# PROBLEM DESCRIPTION
For each line in the data below that holds "SQUARE", return a copy.

# MATERIAL PROVIDED
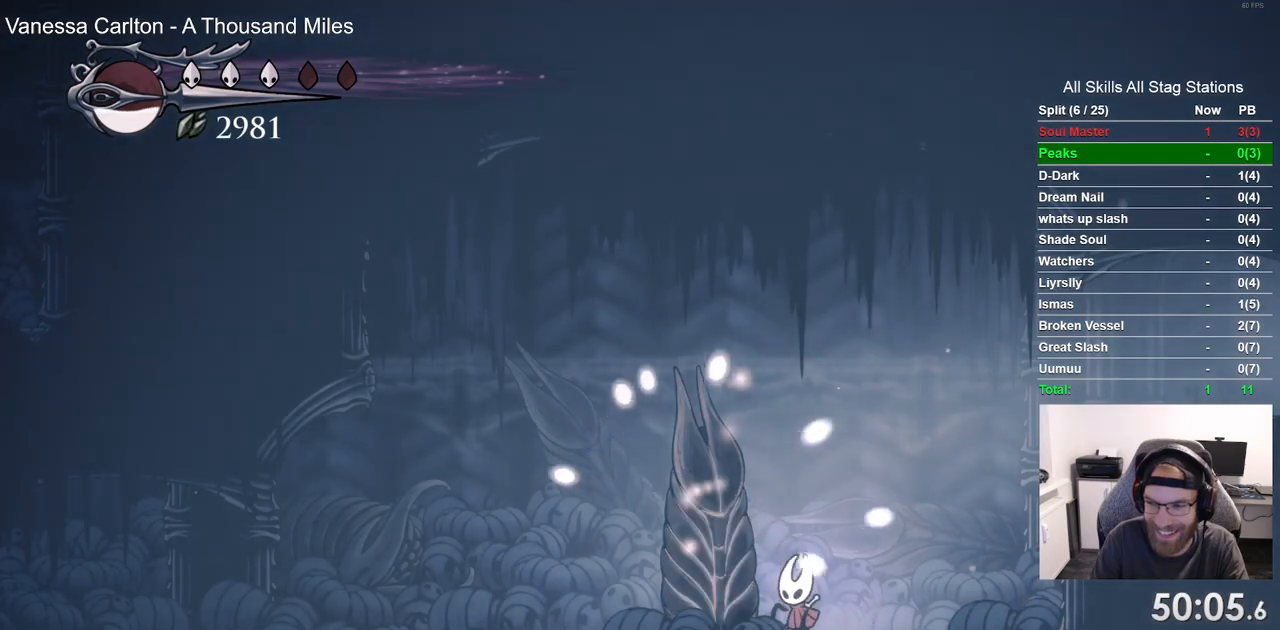
{"dt_ms": 500, "buttons": ["SQUARE"], "left_stick": "center", "right_stick": "center", "events": [[50, "SQUARE", "down"], [217, "SQUARE", "up"], [467, "SQUARE", "down"]]}
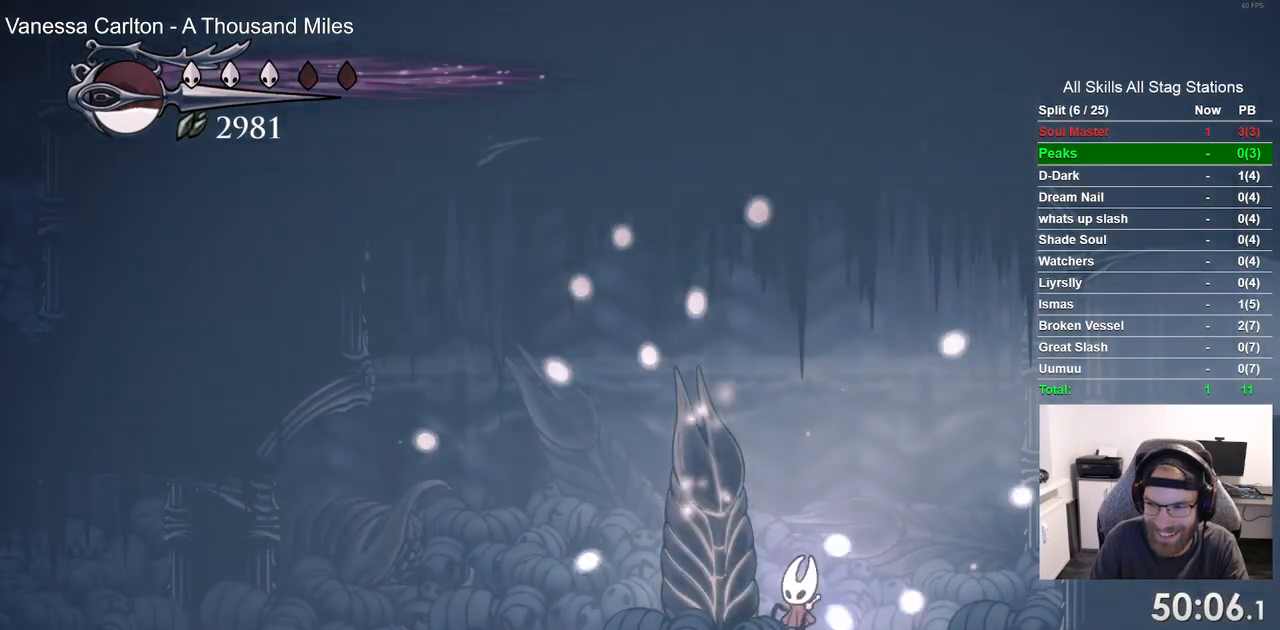
{"dt_ms": 500, "buttons": ["SQUARE"], "left_stick": "center", "right_stick": "center", "events": [[150, "SQUARE", "up"], [417, "SQUARE", "down"]]}
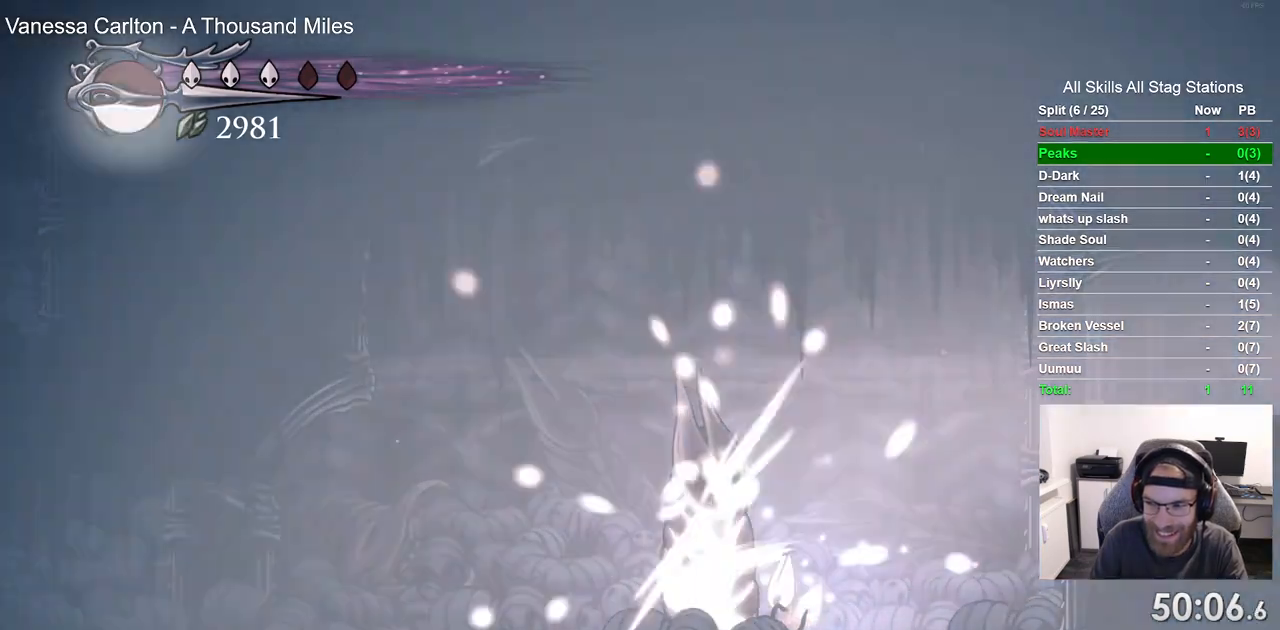
{"dt_ms": 500, "buttons": ["SQUARE"], "left_stick": "center", "right_stick": "center", "events": [[117, "SQUARE", "up"], [350, "SQUARE", "down"]]}
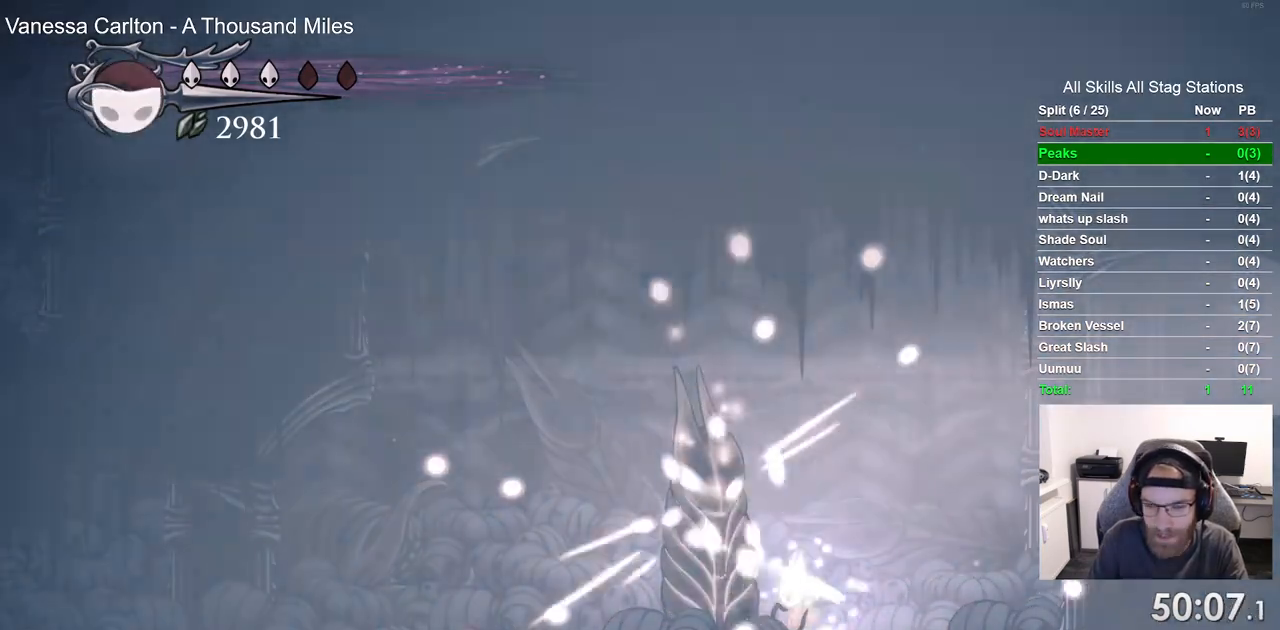
{"dt_ms": 500, "buttons": ["DPAD_RIGHT"], "left_stick": "center", "right_stick": "center", "events": [[67, "SQUARE", "up"], [233, "SQUARE", "down"], [367, "SQUARE", "up"], [417, "DPAD_RIGHT", "down"]]}
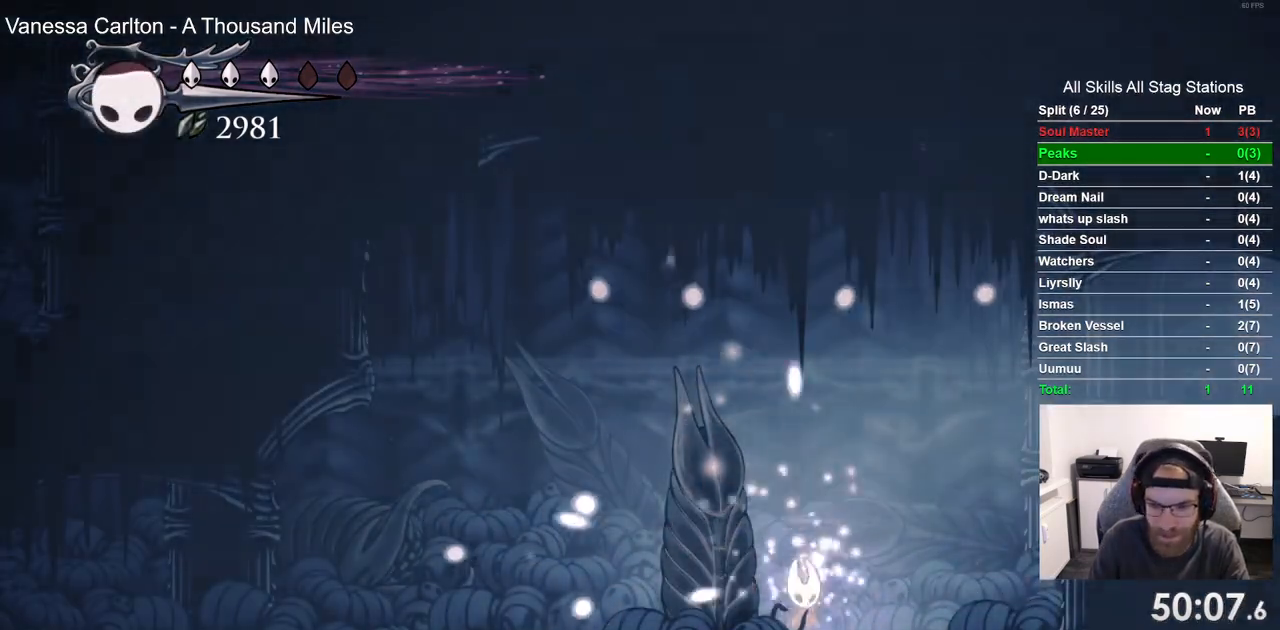
{"dt_ms": 500, "buttons": ["DPAD_RIGHT"], "left_stick": "center", "right_stick": "center", "events": []}
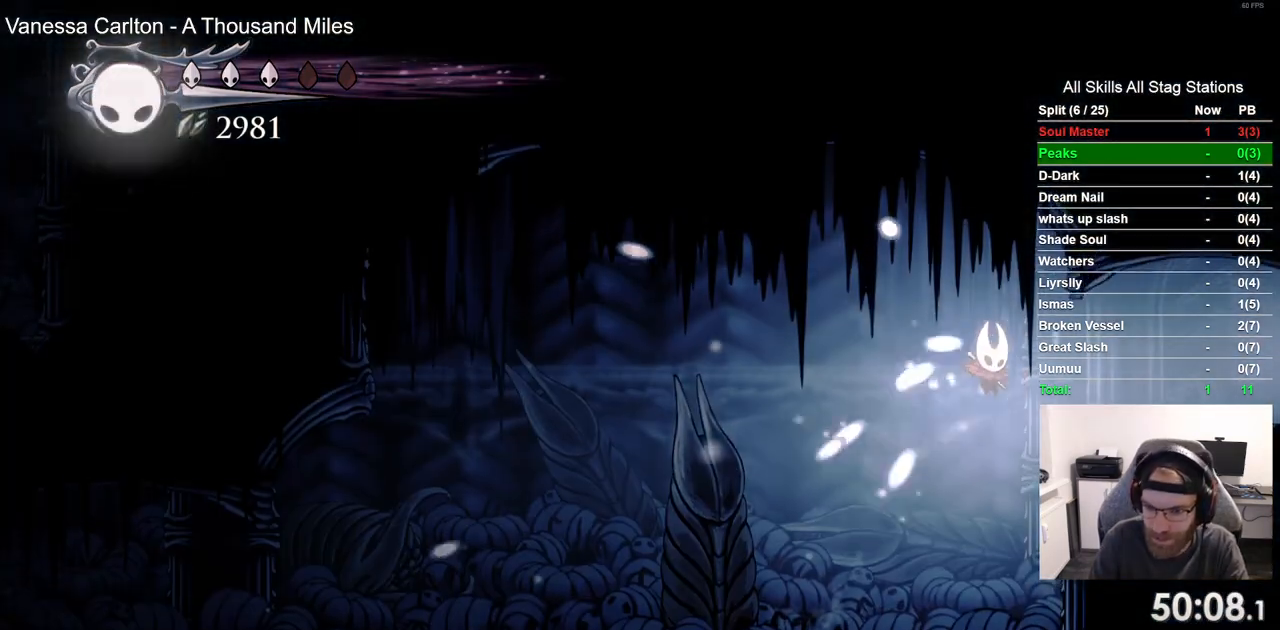
{"dt_ms": 500, "buttons": ["DPAD_RIGHT"], "left_stick": "center", "right_stick": "center", "events": [[217, "R2", "down"], [433, "R2", "up"]]}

# ANSWER TO THE EXERCISE
{"dt_ms": 500, "buttons": ["SQUARE"], "left_stick": "center", "right_stick": "center", "events": [[50, "SQUARE", "down"], [217, "SQUARE", "up"], [467, "SQUARE", "down"]]}
{"dt_ms": 500, "buttons": ["SQUARE"], "left_stick": "center", "right_stick": "center", "events": [[150, "SQUARE", "up"], [417, "SQUARE", "down"]]}
{"dt_ms": 500, "buttons": ["SQUARE"], "left_stick": "center", "right_stick": "center", "events": [[117, "SQUARE", "up"], [350, "SQUARE", "down"]]}
{"dt_ms": 500, "buttons": ["DPAD_RIGHT"], "left_stick": "center", "right_stick": "center", "events": [[67, "SQUARE", "up"], [233, "SQUARE", "down"], [367, "SQUARE", "up"], [417, "DPAD_RIGHT", "down"]]}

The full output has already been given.